The ECB’s Governing Council concludes a two-day policy meeting on Thursday, when Draghi will hold a press conference at which he’s likely to repeat his warnings not to place the sole burden of reviving growth and inflation on central banks. He has intensified that message in recent months, saying other policy areas must contribute “much more decisively” and structural reforms are “essential.” Since July he has said they must be “substantially stepped up.”

Credit data point to a deceleration of the region’s economic recovery. A composite index of bank lending compiled by Bloomberg Intelligence has fallen for a third consecutive quarter and is now at the lowest level since the end of 2014.

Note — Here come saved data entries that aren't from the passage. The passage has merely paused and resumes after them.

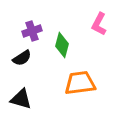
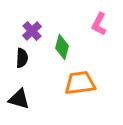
purple cross: rotated 24 degrees counterclockwise
green diamond: moved 2 px down
black semicircle: rotated 54 degrees counterclockwise
black triangle: moved 2 px left
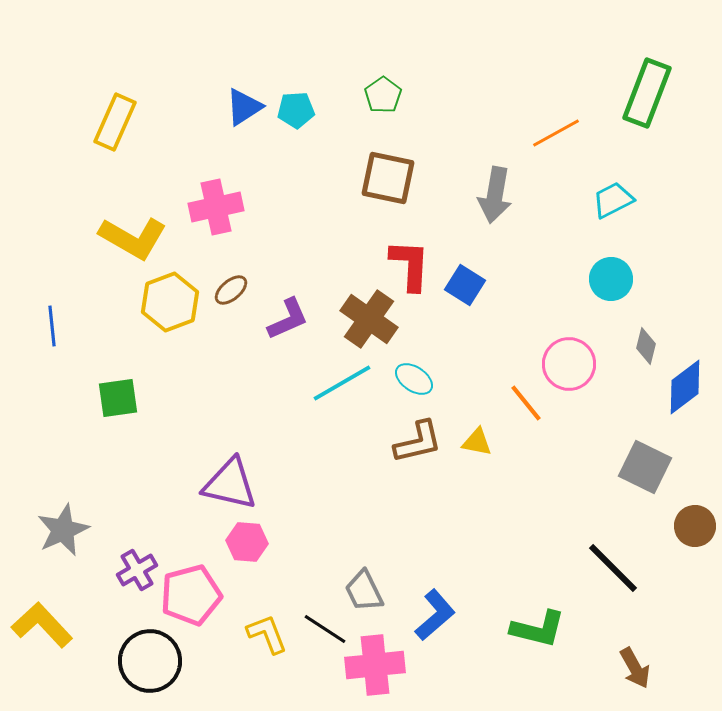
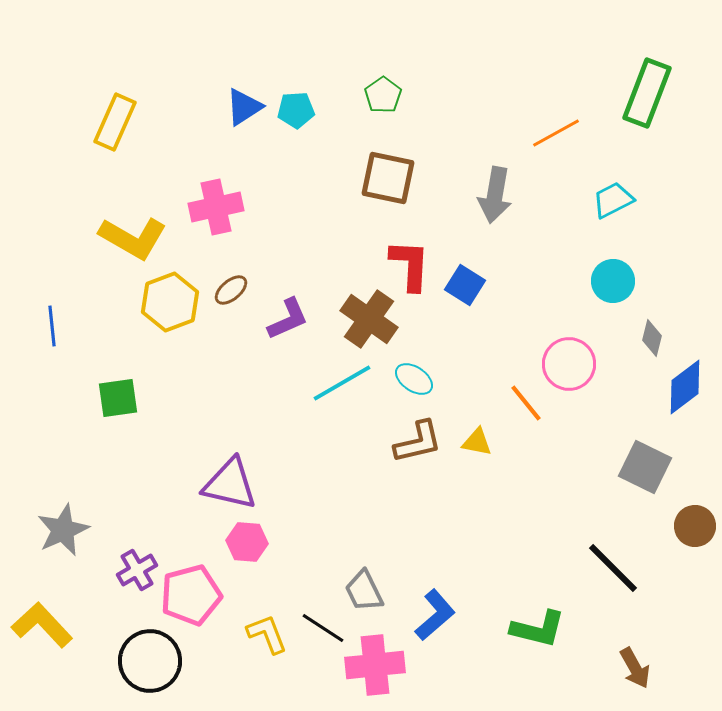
cyan circle at (611, 279): moved 2 px right, 2 px down
gray diamond at (646, 346): moved 6 px right, 8 px up
black line at (325, 629): moved 2 px left, 1 px up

At the annual meetings of the International Monetary Fund in Washington this month, Draghi called for a three-pronged approach of monetary, fiscal and structural policies -- with a “particular focus” on the last of those -- to be “pursued with determination.” In a media briefing in the U.S. capital, he went further, saying that “governments know that time is limited, these accommodating monetary conditions will not be forever.”

Those comments were echoed by Governing Council member Ilmars Rimsevics, who said “We are buying time for politicians to do structural reforms and unfortunately this time, it may be running out.”

Deaf Ears

The signs are that the ECB president is becoming resigned to his words falling on deaf ears for a while to come. He told officials at the IMF meetings that he doesn’t expect euro-area governments to heed his pleas before 2018, according to a person in the room who asked not to be identified because the meeting was private. An ECB spokesman declined to comment.

Four of the euro area’s five largest economies are scheduled to go to the polls by the end of next year. Italy’s referendum this December on constitutional changes could bring down Prime Minister Matteo Renzi if he loses. A presidential ballot in France next year, and parliamentary elections in the Netherlands and Germany, offer scope for euro-skeptic populist parties to register increased support.

Draghi’s pleas have ranged from general calls to boost productivity and cut red tape to European-level suggestions such as a joint fiscal capacity. This year, the ECB created a task force on potential economic reforms, and while Draghi has said the central bank has no intention of making specific proposals to national governments, the analysis could become more relevant when the time comes to consider withdrawing monetary stimulus.

“One can really feel a loss of patience,” said Maxime Sbaihi, an economist at Bloomberg Intelligence. “The ECB can’t dictate to governments what they need to do, and vice-versa. They can of course advise them but that’s about it. The recent creation of an in-house task force to consider economic reforms is as far as it goes. Public appeal and expertise advice are the only tools the ECB has to push governments to act.”